> **WHAT THE EXERCISE ASKS**
Below are entries; copy exactly the lines from the one with "left knee: (259, 696)" through the one with "left eye: (202, 652)", both included, and leave out the rest.

· · · · · · ·

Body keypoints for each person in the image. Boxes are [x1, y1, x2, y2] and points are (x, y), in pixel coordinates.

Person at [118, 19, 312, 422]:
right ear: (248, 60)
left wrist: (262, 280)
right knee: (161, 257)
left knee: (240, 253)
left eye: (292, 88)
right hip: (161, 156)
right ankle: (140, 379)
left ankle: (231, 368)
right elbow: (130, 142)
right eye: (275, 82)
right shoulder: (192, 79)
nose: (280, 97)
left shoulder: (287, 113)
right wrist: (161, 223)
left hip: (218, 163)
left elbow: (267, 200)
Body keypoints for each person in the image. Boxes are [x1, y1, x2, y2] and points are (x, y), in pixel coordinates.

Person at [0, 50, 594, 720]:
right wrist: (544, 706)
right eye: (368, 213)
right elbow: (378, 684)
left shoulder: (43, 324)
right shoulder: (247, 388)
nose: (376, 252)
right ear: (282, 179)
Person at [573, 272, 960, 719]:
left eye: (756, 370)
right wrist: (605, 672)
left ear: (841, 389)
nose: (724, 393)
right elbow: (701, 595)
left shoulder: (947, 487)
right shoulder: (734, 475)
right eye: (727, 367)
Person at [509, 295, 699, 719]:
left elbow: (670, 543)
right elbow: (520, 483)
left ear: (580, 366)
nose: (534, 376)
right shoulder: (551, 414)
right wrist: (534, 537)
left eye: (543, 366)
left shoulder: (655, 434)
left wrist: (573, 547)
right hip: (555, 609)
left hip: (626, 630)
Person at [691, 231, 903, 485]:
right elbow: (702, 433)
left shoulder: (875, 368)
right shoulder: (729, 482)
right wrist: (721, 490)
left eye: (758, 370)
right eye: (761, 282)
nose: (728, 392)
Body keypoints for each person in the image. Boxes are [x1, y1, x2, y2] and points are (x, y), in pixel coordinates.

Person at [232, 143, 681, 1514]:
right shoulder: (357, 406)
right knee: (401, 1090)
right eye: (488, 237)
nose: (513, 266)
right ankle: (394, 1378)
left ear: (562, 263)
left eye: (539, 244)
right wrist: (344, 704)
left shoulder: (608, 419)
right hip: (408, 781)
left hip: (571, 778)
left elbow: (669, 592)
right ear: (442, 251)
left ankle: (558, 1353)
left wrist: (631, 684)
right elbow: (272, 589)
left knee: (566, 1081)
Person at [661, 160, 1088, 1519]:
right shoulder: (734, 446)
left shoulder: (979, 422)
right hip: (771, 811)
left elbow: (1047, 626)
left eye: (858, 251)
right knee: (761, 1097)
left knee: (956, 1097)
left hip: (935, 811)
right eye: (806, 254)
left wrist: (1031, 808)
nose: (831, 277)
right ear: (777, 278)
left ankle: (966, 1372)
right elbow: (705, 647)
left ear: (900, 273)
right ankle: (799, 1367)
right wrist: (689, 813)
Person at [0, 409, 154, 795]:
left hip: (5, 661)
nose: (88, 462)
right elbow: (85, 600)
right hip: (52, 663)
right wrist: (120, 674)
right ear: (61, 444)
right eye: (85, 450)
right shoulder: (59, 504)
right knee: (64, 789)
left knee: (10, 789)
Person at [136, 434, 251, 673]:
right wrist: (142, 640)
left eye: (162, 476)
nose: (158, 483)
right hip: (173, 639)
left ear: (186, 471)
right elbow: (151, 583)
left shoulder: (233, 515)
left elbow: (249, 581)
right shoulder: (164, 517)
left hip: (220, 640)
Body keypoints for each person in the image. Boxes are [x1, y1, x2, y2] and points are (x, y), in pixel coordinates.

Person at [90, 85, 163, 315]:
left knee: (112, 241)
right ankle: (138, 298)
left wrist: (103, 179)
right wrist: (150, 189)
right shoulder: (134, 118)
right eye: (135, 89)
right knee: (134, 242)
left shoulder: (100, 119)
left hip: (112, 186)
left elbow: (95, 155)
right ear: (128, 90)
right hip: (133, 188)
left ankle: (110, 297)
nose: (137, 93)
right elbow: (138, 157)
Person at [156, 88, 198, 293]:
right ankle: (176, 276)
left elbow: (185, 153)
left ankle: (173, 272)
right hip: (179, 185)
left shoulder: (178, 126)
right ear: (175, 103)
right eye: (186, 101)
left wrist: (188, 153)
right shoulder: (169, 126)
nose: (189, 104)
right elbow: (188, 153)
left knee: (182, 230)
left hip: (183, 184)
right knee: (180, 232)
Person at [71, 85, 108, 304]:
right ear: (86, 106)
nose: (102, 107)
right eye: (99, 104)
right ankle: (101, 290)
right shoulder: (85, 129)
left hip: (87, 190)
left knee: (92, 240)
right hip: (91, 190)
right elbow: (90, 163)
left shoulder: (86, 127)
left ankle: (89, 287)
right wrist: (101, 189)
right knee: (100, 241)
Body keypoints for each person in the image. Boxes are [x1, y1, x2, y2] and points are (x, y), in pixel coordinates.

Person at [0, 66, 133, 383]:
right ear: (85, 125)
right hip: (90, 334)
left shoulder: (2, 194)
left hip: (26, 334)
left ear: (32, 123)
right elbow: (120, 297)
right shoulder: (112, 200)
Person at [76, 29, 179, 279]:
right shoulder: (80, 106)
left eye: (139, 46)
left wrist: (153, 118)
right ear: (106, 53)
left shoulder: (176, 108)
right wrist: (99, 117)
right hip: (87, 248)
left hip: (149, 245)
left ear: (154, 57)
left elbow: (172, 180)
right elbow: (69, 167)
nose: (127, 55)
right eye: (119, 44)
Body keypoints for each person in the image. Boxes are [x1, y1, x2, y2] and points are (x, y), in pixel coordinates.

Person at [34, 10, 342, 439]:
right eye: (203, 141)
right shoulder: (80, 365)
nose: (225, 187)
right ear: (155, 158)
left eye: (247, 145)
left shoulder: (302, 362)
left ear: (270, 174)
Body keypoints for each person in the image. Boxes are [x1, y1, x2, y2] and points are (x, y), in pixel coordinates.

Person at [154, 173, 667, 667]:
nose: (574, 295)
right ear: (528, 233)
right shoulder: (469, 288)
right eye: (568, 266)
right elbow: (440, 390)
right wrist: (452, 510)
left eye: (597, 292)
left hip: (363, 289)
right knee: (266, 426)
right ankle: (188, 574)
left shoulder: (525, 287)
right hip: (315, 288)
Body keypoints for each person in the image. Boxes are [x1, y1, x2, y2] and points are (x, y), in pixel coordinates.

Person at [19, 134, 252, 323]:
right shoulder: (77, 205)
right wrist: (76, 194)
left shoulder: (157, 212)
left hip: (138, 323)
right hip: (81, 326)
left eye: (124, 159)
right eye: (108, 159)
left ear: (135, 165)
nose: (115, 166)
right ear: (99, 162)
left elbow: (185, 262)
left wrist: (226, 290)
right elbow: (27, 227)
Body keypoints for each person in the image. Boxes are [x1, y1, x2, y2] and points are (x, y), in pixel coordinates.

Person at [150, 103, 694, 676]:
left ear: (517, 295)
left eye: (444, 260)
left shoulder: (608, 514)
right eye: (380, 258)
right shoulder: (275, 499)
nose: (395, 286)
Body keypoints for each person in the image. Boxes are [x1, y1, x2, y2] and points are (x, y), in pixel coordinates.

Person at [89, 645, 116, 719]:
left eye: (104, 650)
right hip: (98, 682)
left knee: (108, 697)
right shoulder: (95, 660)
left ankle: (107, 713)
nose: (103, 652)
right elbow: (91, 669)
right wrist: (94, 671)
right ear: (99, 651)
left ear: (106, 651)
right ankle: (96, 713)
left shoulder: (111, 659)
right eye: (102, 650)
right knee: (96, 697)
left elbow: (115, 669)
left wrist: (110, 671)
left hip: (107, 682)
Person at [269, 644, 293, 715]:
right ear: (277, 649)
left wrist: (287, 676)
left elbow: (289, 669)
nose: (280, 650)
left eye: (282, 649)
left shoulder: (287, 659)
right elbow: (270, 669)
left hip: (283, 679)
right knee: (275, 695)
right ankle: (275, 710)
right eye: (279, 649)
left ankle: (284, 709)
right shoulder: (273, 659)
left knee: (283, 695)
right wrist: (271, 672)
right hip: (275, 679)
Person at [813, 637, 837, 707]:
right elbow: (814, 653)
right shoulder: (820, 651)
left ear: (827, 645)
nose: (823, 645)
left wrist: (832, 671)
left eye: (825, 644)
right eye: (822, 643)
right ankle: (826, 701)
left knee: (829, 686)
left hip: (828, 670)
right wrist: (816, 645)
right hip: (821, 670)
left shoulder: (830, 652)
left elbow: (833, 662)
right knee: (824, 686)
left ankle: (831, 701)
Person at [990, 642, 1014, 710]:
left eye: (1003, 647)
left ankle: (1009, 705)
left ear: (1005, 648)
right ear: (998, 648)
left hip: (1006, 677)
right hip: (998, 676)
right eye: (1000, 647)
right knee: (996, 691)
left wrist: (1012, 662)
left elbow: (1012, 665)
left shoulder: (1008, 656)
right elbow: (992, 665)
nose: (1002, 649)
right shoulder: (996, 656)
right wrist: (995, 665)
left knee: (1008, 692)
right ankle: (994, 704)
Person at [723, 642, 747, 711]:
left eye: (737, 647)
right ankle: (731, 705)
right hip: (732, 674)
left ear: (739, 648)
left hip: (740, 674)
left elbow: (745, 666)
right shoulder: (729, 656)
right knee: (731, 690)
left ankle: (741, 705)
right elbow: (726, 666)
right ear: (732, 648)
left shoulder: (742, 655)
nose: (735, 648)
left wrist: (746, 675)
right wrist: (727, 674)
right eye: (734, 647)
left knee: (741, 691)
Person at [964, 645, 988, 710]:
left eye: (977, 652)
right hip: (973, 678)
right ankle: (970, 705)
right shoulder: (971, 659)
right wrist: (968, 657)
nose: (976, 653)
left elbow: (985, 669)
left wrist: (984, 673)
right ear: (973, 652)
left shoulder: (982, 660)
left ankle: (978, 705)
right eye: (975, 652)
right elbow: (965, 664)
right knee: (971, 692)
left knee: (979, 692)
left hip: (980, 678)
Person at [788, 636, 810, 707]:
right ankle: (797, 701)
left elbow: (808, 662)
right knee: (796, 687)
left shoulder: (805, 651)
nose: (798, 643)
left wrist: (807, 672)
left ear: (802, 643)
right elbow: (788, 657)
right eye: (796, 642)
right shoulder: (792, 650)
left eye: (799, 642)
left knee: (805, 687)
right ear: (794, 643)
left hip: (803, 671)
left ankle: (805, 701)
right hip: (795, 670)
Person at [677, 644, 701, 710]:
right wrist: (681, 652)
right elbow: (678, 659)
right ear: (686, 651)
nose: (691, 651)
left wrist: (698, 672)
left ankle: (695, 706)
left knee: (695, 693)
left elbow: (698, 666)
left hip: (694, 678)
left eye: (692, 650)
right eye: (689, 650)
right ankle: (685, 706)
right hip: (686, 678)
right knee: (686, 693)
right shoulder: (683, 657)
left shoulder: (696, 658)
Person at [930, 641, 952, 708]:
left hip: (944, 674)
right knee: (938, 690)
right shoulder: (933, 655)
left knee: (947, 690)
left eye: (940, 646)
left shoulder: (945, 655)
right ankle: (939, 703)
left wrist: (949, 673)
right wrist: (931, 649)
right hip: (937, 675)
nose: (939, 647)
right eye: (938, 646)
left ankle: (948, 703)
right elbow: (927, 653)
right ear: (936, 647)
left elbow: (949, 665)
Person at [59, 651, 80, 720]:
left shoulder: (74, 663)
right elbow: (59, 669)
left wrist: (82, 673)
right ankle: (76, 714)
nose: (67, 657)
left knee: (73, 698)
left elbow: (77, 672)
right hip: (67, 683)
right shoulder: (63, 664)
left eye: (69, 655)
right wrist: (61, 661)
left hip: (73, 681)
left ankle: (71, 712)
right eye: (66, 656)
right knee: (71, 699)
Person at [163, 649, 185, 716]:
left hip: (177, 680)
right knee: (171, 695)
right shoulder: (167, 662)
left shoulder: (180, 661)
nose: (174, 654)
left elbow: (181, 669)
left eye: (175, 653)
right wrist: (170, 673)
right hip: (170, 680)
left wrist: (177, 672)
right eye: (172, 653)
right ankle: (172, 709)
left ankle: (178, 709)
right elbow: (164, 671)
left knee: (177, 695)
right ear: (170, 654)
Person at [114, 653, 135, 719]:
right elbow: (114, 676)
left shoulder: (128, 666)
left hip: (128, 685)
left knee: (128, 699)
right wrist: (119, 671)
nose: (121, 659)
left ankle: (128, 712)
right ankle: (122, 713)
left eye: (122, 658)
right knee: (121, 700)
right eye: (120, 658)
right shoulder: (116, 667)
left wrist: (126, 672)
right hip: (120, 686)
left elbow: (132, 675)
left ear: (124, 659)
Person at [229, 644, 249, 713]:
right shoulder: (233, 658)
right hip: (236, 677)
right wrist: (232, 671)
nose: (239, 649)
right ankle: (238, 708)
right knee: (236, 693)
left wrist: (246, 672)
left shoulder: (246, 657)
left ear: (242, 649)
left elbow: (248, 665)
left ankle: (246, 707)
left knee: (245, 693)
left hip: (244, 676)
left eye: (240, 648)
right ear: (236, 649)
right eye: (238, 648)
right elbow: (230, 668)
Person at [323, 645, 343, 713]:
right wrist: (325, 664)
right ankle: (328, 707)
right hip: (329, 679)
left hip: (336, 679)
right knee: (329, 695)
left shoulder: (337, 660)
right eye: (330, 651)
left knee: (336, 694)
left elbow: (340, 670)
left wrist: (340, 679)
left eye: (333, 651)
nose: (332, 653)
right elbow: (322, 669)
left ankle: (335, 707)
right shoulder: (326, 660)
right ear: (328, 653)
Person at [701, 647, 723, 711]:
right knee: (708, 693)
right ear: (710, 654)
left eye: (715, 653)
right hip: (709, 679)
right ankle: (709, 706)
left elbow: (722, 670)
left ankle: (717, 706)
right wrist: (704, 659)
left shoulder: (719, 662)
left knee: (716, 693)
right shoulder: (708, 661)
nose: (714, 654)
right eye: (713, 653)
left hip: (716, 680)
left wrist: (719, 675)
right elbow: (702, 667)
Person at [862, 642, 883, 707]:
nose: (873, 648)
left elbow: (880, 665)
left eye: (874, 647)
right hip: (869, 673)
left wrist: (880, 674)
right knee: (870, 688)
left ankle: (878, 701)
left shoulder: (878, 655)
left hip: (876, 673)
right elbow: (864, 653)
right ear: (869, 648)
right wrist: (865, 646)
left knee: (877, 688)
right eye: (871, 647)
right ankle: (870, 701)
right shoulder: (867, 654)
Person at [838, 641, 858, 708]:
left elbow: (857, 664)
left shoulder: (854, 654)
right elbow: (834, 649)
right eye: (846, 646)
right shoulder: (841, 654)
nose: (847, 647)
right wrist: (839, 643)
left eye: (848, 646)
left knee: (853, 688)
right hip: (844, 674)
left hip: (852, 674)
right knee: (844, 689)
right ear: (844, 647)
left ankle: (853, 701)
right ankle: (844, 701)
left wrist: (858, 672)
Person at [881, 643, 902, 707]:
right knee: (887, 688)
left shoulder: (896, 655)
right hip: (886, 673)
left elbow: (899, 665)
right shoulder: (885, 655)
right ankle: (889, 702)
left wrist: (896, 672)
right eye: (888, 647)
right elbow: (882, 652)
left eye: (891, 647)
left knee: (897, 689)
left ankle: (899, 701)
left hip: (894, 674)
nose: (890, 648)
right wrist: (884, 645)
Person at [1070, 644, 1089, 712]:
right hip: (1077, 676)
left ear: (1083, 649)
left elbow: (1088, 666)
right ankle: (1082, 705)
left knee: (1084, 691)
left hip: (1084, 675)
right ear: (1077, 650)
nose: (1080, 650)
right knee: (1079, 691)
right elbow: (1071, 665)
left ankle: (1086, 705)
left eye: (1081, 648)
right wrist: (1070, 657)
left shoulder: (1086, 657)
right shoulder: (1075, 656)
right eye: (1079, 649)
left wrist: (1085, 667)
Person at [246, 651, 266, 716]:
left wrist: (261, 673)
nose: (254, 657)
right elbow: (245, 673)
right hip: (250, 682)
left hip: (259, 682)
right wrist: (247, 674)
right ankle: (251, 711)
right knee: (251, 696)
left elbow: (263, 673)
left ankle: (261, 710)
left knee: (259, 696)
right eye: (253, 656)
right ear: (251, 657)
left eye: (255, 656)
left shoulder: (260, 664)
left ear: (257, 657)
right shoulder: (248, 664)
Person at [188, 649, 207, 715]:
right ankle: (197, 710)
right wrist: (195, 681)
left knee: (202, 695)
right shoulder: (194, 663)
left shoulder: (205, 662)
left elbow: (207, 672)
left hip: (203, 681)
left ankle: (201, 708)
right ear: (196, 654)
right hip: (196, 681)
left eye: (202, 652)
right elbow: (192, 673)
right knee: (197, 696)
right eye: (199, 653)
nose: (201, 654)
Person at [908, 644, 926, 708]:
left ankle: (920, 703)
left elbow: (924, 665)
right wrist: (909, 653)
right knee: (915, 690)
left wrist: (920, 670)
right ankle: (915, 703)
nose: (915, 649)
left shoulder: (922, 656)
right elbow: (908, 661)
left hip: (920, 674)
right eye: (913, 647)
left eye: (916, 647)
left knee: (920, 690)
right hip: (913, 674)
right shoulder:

· · · · · · ·

> **REPLY TO THE EXERCISE**
left knee: (259, 696)
right eye: (253, 656)
right ear: (251, 657)
left eye: (255, 656)
left shoulder: (260, 664)
left ear: (257, 657)
right shoulder: (248, 664)
Person at [188, 649, 207, 715]:
right ankle: (197, 710)
right wrist: (195, 681)
left knee: (202, 695)
right shoulder: (194, 663)
left shoulder: (205, 662)
left elbow: (207, 672)
left hip: (203, 681)
left ankle: (201, 708)
right ear: (196, 654)
right hip: (196, 681)
left eye: (202, 652)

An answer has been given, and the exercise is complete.